Grain: An acre produces around 700 pounds of seed, fetching $0.80-$1.20 per pound. That’s $560-$840 gross, with profits of $300-$500 after costs. Not a fortune, but pair it with fiber in a dual-purpose system, and you’re stacking income streams.
Compare that to wheat’s $200-$300 net per acre in a good year, and hemp starts looking like a no-brainer. If you focus on CBD production, like the bulk of hemp growers, prices fluctuate - 2019’s CBD crash spooked some, however, fiber and grain markets are steadier, driven by real demand, not hype (though it may not be “sexy” like the CBD & Cannabis industries). Plant 20 acres as a trial, and you could pocket $20,000-$36,000 from fiber alone. That’s real money for a crop that grows in 60-150 days.
A Booming Industry on the Horizon
The hemp industry isn’t just a flash in the pan - it’s exploding. The U.S. hemp fiber and textile market is projected to hit $1 billion by 2030, growing 17% annually (Grand View Research). Grains on the rise too, with food companies like Manitoba Harvest clamoring for seeds. Big players - Rivian’s using hemp fabric in EV interiors, and construction firms that are mixing hempcrete can’t get enough. Oklahoma’s already in the game: 359 growers licensed 21,635 acres in 2019, and the state’s Hemp Task Force (SB 1422, 2024) is doubling down on rural growth. Northern OK’s flatlands and wheat-savvy farmers are perfectly positioned to cash in. And with the trade pressure hitting Oklahoma wheat and cattle markets, hemp is looking like a great option.

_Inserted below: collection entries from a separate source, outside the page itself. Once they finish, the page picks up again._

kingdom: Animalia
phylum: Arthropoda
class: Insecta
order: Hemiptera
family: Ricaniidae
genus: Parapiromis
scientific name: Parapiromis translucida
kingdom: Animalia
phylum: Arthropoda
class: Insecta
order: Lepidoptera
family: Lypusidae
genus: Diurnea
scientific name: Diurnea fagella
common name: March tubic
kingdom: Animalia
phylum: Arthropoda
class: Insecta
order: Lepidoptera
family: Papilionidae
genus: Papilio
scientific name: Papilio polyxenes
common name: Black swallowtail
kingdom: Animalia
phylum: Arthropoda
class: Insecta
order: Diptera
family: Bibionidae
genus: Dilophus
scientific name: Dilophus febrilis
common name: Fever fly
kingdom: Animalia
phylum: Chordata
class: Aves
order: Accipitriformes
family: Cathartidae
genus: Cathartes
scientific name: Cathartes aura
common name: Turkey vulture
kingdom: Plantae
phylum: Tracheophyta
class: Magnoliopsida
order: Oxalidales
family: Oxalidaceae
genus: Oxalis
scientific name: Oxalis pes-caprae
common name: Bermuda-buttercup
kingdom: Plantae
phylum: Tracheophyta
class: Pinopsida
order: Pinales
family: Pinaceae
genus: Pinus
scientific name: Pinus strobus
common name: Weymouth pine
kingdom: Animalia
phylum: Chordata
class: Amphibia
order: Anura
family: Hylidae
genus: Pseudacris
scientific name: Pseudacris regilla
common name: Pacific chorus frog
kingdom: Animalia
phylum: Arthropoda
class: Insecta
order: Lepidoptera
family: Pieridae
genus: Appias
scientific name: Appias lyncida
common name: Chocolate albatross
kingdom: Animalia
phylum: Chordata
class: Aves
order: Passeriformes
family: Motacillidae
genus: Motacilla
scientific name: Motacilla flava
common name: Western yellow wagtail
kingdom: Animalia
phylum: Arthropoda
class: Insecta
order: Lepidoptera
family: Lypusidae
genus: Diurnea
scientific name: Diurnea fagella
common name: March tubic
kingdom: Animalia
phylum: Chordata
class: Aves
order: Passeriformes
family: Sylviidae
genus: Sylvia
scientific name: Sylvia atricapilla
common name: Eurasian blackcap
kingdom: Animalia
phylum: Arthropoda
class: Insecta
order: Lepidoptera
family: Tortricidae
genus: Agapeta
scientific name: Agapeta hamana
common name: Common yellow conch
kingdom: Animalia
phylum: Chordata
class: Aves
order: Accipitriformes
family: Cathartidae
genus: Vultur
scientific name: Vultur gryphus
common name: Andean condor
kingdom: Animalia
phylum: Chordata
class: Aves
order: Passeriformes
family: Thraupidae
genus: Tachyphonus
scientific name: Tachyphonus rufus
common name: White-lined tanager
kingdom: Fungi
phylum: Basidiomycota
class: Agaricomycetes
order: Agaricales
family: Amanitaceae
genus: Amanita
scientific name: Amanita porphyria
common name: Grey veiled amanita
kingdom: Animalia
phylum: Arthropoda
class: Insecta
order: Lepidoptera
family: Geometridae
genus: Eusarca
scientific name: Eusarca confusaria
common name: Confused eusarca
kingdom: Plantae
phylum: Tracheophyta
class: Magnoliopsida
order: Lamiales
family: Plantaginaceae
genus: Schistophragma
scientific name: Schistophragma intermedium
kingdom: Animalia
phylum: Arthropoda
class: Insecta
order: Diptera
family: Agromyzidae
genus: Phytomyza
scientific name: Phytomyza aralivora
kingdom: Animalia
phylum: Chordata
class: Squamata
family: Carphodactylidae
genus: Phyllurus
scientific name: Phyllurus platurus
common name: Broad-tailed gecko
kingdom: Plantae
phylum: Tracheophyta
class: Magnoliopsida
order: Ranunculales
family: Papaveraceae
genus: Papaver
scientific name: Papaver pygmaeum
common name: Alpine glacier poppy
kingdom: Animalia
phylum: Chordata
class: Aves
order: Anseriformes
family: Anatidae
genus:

Why Hemp Fits Wheat Farmers
For those growing wheat in northern Oklahoma, hemp’s a natural fit and a lifeline:
Soil Savior: Wheat wears out soil; hemp rebuilds it. Its deep roots break up compaction, pull up nutrients, and cut erosion. Rotate hemp in, and your next wheat crop could yield better without extra fertilizer.
Low Water, High Toughness: Hemp sips half the water cotton guzzles and thrives in our hot summers. Drought hit your wheat? Hemp’s hardy enough to hang on.
Wheat Gear Works: Your combine can harvest hemp grain, and a baler handles fiber stalks. No fancy equipment - just tweak what you’ve got.
Few Pesticides Needed: Hemp's dense growth literally chokes out competing plants which means pesticides can be reduced and at times eliminated.
Diversify or Die: Wheat’s a gamble - prices tanked to $5.50/bushel in 2023. Hemp’s $1,000-$2,000/acre profit potential spreads the risk. If wheat flops, hemp pays the bills.
Imagine this: Your 100 acre wheat plot splits 80/20 with hemp. Wheat brings $16,000; hemp adds $20,000-$36,000. That’s not just survival - that’s thriving.
The Missing Link: A Local Hemp Processing Facility
Here’s where I think it gets exciting, and where the game can change in northern Oklahoma. Right now, farmers grow hemp, but the bottleneck is processing. The closest processing centers are currently in Kansas & Missouri (MidWest Hemp Technology east of Wichita in Augusta), eating into profits with potential transport costs. What if there was a hemp processing hub in northern OK?
Farmers can grow hemp, bring it to a local plant, and the stalks get processed into rope, fabric, etc. No middleman, no hauling 200 miles. One facility processing around 500 acres of hemp (or roughly 650,000 pounds of fiber) could net $1 million in sales. This is not counting, hurd byproducts that sell for bedding or hempcrete at $200-$500/ton - or grain. It’s a farmer’s dream: grow, process, profit - all within 50 miles of home.
Job Potential
A small-scale facility that processes 500 acres of hemp would create an additional 20-25 additional full-time jobs, and an annual payroll of ~$500,000-$800,000 to the local communities. A hemp co-op and processing facility would be a win-win.
Hemp’s not a pipe dream - it’s a paycheck. Northern Oklahoma’s wheat legacy has the grit and know-how to lead this charge and a local processing co-op could turn the fields into a goldmine.